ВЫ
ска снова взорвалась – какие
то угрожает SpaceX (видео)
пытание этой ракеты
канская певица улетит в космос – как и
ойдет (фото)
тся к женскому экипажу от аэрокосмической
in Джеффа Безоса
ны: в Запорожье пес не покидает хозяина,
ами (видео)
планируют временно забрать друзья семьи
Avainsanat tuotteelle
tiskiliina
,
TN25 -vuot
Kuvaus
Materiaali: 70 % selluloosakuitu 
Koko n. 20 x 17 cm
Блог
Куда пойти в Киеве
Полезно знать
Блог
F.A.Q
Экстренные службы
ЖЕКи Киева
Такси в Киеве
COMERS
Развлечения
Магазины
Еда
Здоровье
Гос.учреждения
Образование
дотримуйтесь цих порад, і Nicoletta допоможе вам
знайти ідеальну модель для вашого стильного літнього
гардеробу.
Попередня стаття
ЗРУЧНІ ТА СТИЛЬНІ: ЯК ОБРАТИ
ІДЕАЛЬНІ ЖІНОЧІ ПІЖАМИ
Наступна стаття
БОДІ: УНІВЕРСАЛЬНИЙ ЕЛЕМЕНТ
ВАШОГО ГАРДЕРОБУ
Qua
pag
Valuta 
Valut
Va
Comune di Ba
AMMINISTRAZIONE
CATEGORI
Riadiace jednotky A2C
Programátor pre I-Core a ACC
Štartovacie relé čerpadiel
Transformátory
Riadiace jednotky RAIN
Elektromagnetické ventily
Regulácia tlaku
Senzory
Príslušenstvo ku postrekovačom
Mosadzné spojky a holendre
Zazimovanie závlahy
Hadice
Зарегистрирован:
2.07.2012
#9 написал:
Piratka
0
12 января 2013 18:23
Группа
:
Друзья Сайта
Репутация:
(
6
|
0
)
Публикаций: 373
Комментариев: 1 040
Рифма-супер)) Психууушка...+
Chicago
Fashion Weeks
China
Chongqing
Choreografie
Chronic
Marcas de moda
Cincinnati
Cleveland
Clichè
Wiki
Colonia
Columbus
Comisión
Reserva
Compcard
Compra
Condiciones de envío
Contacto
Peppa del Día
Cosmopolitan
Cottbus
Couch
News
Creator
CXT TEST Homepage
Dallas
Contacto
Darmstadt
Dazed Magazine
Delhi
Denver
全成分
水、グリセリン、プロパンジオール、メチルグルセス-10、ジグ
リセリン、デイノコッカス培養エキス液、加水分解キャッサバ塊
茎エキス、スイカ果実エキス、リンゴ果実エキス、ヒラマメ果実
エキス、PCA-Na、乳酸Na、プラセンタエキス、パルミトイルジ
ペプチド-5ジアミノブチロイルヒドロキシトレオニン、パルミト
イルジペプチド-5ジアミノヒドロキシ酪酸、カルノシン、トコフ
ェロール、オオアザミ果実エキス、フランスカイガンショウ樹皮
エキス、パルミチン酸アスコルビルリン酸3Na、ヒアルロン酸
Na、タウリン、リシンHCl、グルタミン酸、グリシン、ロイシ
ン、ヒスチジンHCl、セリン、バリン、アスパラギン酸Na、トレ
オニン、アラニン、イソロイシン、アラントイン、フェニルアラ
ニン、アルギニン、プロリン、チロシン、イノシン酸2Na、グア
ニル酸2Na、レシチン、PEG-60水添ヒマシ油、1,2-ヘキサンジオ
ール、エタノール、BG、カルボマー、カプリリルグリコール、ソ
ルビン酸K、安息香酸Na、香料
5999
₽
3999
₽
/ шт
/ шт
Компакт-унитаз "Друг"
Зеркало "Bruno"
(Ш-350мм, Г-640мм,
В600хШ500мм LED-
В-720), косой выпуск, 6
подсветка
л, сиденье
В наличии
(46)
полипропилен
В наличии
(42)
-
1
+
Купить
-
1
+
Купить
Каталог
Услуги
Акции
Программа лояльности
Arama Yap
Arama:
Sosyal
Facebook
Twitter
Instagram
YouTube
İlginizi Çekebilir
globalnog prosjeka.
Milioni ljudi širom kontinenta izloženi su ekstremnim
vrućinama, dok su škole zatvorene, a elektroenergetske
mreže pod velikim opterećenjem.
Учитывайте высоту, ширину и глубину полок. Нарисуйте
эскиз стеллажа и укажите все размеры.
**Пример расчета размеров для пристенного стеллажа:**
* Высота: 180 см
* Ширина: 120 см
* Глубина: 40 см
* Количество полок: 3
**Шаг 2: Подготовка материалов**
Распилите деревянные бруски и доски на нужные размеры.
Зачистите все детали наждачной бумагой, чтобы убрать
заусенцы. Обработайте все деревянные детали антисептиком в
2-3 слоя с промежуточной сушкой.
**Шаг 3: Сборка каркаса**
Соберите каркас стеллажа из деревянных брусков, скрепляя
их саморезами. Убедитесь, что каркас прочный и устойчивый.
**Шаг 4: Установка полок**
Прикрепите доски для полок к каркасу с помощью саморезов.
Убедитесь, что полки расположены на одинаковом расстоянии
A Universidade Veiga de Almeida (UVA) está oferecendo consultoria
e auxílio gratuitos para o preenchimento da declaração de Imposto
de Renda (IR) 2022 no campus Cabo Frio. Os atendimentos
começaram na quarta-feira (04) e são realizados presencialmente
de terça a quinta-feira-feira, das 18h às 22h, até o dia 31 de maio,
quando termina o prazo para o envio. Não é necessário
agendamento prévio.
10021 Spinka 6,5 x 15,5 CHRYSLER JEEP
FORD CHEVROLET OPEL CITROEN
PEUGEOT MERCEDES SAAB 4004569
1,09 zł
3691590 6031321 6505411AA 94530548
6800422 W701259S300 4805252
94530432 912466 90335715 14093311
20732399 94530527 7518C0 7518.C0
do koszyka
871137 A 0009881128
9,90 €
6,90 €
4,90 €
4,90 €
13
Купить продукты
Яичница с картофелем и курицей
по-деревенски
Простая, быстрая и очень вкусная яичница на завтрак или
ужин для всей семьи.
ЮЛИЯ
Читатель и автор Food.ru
========
**DIRECTIONS FOR THIS TASK**
Pick out the lines above that hold the string "деревянные" and show them.

**RESPONSE**
Распилите деревянные бруски и доски на нужные размеры.
заусенцы. Обработайте все деревянные детали антисептиком в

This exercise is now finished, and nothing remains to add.